The technological challenge is indeed very complex. There are many promising prototypes and our Institute is aligned with what is being done in the world in this area. In our laboratories, for example, we have the Centauro robot, the result of the European project of the same name and HyQ Real, developed with the support of the European Union as part of the ECHORD++ project; the quadruped robot, two robots that, thanks to the collaboration of the Fire Brigade and Civil Protection Department among others, will be able to help humans in the event of fires, earthquakes, floods, floods or malfunctions of nuclear power plants. Especially for the latter scenario, a few more years of experimentation are still necessary, even if by now the nuclear accident is one of the scenarios that are used for the development, design and experimentation of this type of robot. Research in the field of materials in this sense will certainly give a great help to robotics  to build devices that are radiation-proof, heatproof, watertight and dustproof. I am sure that in the coming years we will be able to support man even in these extreme scenarios, also increasing the degree of safety in the workplace. In this regard, we must not forget that INAIL (the Italian National Institute for Insurance against Accidents at Work) is investing many financial resources into numerous high-tech projects in this area, demonstrating a forward-looking and concrete approach.

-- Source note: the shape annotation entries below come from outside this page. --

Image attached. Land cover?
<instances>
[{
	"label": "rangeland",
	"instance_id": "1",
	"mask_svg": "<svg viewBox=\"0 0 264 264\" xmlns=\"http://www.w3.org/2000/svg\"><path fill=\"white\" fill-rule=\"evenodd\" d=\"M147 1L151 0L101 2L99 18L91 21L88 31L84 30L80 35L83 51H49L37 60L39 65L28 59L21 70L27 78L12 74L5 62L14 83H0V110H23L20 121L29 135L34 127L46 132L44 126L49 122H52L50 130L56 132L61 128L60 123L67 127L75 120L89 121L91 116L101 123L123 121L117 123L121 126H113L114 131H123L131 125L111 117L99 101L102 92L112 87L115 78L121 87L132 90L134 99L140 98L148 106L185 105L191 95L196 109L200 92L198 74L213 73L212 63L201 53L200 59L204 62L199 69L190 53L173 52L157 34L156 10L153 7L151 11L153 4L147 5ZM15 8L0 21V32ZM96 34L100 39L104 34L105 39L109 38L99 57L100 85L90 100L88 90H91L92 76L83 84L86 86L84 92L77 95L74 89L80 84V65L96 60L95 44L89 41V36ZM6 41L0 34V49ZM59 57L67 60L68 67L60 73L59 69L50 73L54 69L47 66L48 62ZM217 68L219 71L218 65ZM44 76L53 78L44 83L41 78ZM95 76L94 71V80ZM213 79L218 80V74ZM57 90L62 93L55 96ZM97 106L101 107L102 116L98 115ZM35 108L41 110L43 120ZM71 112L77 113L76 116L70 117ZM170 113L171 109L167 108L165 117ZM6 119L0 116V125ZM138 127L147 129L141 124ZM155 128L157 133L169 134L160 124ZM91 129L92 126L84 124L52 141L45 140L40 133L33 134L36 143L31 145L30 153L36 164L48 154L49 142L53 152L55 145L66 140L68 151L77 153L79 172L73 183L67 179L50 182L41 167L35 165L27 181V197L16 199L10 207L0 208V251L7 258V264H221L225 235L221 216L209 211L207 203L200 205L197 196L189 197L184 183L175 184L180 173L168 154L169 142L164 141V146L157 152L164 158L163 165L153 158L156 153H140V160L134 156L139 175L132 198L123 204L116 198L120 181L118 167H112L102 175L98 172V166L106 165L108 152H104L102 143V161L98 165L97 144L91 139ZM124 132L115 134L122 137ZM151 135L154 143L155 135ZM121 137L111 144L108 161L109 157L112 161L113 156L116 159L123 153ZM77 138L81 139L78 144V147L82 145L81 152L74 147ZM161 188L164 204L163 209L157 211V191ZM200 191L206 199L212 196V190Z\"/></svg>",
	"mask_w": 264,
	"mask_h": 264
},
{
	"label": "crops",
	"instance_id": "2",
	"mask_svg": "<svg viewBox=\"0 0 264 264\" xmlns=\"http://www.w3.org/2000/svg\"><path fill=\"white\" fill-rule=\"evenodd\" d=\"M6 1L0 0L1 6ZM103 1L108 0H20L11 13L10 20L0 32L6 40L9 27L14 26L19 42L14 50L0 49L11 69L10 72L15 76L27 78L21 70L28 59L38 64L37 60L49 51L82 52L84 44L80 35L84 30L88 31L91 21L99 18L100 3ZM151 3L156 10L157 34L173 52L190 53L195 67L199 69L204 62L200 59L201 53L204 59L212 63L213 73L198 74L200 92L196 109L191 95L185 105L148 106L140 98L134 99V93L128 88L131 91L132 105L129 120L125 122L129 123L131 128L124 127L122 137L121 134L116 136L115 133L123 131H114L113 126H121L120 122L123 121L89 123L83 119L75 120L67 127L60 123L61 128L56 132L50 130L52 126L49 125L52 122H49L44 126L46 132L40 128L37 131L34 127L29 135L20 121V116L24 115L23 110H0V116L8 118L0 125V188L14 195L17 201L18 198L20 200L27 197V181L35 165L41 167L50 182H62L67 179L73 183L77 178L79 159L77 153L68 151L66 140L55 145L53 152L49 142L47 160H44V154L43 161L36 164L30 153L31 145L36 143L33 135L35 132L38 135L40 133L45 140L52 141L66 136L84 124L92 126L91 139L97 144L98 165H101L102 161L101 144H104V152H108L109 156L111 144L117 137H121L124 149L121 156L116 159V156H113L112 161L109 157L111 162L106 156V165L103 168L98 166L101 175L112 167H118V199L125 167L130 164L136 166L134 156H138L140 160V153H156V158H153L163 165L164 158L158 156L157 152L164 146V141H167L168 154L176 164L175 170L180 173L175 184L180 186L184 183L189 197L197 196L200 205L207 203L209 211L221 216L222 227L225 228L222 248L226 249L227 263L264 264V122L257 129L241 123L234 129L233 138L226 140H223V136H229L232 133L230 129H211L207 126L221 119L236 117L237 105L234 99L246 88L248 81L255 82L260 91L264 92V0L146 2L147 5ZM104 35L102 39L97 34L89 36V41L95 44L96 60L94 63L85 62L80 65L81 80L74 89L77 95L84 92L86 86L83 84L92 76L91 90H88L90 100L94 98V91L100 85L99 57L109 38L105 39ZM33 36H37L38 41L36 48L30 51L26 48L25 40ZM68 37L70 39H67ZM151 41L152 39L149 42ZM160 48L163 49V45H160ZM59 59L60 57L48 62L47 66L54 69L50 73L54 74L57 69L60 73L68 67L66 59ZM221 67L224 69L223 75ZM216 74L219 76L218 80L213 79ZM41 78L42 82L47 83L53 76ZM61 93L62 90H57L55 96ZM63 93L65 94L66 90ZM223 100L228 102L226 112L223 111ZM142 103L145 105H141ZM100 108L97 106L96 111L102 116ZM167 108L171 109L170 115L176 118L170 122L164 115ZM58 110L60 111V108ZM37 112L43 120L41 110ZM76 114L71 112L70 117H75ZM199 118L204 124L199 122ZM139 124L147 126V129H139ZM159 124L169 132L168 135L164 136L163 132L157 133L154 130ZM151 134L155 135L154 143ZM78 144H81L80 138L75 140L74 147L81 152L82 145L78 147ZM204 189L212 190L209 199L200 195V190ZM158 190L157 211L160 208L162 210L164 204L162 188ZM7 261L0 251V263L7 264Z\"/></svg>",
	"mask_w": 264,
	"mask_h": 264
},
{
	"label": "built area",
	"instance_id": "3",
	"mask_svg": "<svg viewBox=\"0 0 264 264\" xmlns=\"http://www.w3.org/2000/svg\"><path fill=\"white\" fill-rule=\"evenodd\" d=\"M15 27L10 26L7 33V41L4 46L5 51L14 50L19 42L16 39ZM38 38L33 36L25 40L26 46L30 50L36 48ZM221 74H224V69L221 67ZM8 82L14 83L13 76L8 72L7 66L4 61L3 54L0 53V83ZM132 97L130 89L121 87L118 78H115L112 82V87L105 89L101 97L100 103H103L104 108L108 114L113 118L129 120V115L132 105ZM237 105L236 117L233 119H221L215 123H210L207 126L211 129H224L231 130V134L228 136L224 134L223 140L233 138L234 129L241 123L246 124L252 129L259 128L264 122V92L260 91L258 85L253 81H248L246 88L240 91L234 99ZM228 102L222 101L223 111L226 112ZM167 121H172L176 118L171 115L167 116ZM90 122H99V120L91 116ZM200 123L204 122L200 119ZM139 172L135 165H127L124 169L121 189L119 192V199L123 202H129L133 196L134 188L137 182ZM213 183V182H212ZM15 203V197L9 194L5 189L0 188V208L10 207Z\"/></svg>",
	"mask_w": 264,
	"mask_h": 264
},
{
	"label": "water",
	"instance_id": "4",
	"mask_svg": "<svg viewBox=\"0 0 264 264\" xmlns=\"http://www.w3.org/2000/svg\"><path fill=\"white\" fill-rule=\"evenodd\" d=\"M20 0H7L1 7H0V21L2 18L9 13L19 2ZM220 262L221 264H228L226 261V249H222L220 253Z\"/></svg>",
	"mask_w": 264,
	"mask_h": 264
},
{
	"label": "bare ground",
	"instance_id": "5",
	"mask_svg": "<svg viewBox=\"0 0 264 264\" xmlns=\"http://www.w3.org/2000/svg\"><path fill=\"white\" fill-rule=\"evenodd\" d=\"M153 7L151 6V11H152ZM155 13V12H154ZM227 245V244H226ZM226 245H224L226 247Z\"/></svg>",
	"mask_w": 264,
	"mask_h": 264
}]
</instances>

In Chernobyl bio-robots were used, i.e. men. Never as in this case has man seemed irreplaceable and this tragically contradicts the idea that robots take work away from man; in this case this would have been nothing but positive. Even considering the emergency we are experiencing, isn’t it time to take a different position on new technologies considering the employment and ethical issues with an open mind?

In fact there were many rumours, once opposed to the use of robots, who asked themselves, “Where are the robots in this pandemic?” This is a question that has also been addressed on prestigious international sector publications such as Science Robotics and it certainly raises important issues. The first is the issue of investment: ongoing investment and long-term programmes are needed to introduce robotics more massively into production activities; the second is the culture of innovation: if the business sector received greater incentives from governments for the modernisation of plants, we could more effectively transfer the fruits of research to the market. If we had been more forward-looking at the global level, perhaps the activities of primary importance today would not have stopped but would have continued thanks to remote control, allowing the economy not to come to a complete standstill. Obviously this does not disregard the ethical and social problems that must always be addressed in any case. Robotics must always keep the human being and his needs at the centre and despite the giant steps in the development of AI algorithms, nothing will ever take the place of the (almost always) wonderful cognitive machine that evolution has led us to be.

Remembering Chernobyl, we want to commemorate all those who with heroic self-sacrifice helped in obtaining a controlled outcome to that tragedy, but we cannot forget that these accidents have allowed scientists to greatly improve the safety levels of the plants and in general to study technologies that can be used when man is in trouble.